INPUT DATA:
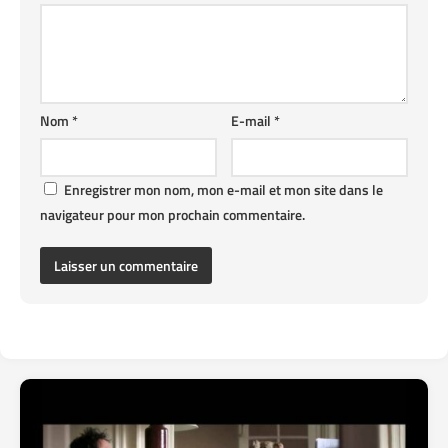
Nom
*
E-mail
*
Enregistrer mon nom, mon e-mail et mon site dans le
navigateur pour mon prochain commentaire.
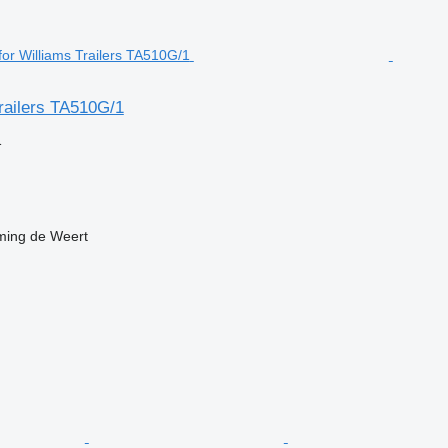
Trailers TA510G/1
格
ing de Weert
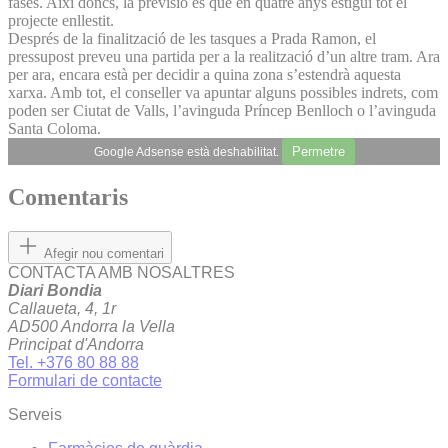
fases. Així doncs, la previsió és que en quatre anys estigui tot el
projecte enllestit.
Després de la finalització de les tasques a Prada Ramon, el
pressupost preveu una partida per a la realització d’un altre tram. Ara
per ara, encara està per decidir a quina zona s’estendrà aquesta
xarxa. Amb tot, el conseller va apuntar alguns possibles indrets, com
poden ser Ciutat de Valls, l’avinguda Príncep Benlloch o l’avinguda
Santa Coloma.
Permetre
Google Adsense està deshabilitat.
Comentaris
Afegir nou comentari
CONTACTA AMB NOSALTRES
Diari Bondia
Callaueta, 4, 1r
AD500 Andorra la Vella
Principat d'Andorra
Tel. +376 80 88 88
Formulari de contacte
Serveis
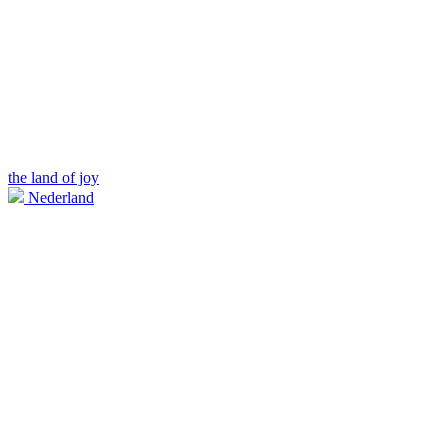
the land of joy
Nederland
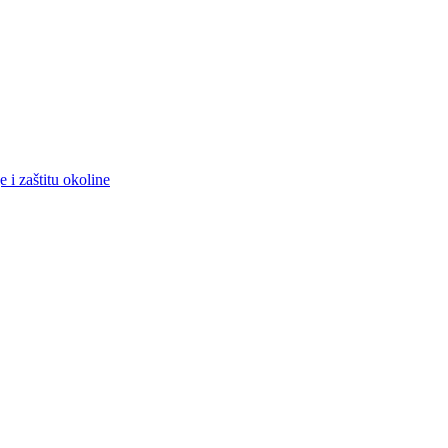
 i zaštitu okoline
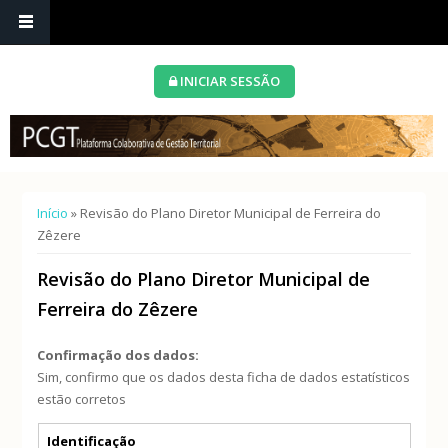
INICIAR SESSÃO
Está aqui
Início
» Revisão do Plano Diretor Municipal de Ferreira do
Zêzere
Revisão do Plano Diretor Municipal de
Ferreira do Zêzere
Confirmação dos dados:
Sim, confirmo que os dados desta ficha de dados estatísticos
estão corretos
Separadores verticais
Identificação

==

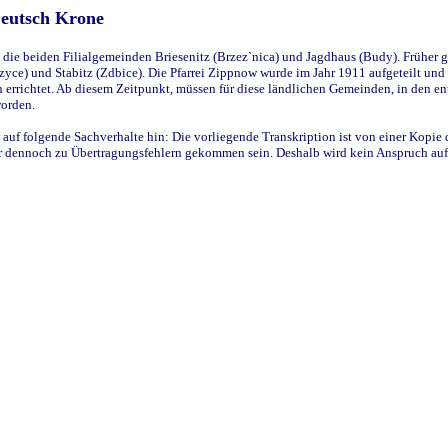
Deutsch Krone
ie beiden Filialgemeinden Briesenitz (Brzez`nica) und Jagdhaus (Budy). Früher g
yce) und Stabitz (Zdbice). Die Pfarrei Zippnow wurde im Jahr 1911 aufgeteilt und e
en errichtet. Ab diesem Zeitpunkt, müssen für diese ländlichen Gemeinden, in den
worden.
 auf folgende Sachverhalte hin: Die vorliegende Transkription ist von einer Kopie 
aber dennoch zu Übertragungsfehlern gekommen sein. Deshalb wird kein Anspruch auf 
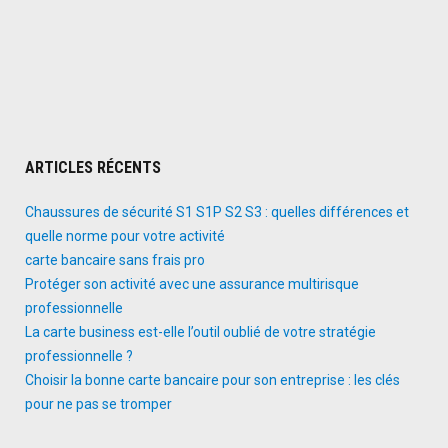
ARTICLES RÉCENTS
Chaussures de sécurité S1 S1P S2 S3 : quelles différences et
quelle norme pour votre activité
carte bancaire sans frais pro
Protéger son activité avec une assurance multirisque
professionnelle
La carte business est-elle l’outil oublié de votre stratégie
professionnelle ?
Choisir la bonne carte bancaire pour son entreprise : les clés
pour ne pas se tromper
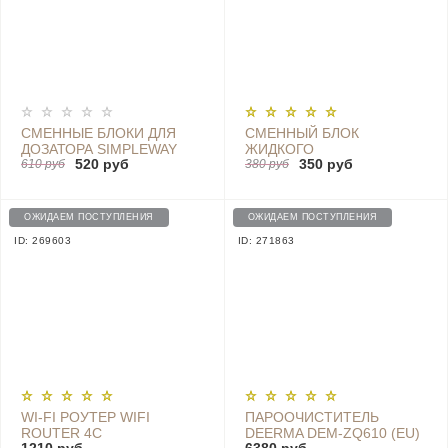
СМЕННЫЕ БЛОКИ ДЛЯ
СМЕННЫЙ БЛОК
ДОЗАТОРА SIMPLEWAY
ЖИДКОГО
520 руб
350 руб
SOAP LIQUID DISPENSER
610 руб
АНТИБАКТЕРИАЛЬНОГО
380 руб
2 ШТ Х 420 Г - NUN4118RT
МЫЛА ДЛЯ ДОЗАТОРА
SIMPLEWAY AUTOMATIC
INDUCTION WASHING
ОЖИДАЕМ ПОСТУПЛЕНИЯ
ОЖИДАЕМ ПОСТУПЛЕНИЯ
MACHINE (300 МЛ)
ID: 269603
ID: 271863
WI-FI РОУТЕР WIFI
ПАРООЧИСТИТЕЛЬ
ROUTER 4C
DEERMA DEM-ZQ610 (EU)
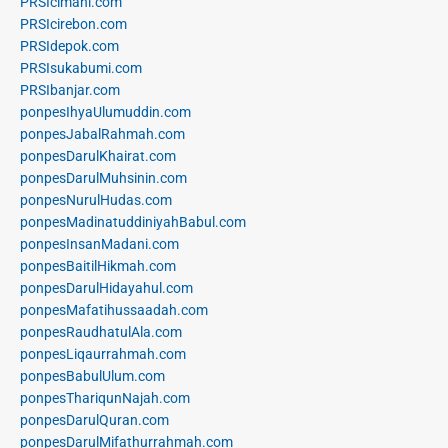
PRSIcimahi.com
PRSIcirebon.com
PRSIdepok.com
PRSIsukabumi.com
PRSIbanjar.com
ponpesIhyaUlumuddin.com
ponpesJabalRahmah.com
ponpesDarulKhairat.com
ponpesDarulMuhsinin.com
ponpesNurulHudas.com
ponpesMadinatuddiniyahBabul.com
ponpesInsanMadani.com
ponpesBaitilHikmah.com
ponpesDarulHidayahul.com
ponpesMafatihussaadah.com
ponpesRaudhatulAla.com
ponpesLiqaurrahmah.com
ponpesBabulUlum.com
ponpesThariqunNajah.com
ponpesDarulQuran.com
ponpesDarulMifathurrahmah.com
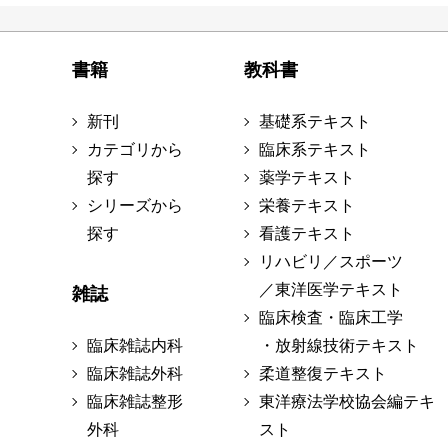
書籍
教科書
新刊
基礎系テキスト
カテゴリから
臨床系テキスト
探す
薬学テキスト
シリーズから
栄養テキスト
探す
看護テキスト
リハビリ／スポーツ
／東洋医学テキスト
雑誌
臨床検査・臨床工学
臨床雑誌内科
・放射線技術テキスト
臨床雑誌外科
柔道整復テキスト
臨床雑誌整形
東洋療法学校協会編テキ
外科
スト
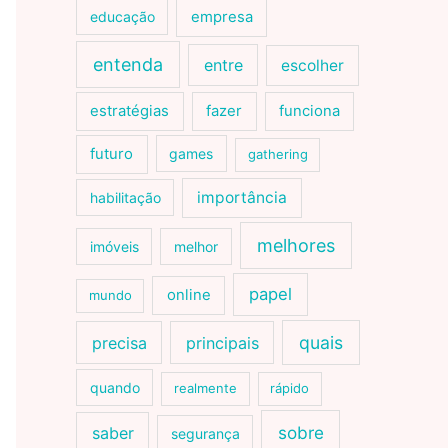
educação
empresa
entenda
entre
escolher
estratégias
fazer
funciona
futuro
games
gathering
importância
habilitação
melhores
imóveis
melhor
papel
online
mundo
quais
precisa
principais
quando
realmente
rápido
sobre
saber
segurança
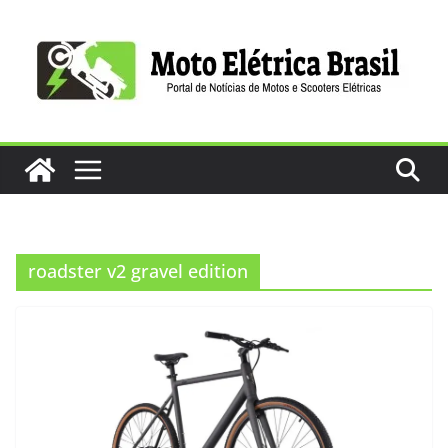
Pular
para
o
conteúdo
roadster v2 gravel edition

EXERCISE INSTRUCTIONS:
Render the data from the line holding "Trailers TA510G/1" through the line holding "i zaštitu okoline", inclusive, as a JSON list of strings with one string per line. Skip blank lines and leave the pictures out.

RESPONSE TO THIS EXERCISE:
[
  "Trailers TA510G/1",
  "格",
  "ing de Weert",
  "fases. Així doncs, la previsió és que en quatre anys estigui tot el",
  "projecte enllestit.",
  "Després de la finalització de les tasques a Prada Ramon, el",
  "pressupost preveu una partida per a la realització d’un altre tram. Ara",
  "per ara, encara està per decidir a quina zona s’estendrà aquesta",
  "xarxa. Amb tot, el conseller va apuntar alguns possibles indrets, com",
  "poden ser Ciutat de Valls, l’avinguda Príncep Benlloch o l’avinguda",
  "Santa Coloma.",
  "Permetre",
  "Google Adsense està deshabilitat.",
  "Comentaris",
  "Afegir nou comentari",
  "CONTACTA AMB NOSALTRES",
  "Diari Bondia",
  "Callaueta, 4, 1r",
  "AD500 Andorra la Vella",
  "Principat d'Andorra",
  "Tel. +376 80 88 88",
  "Formulari de contacte",
  "Serveis",
  "the land of joy",
  "Nederland",
  " i zaštitu okoline"
]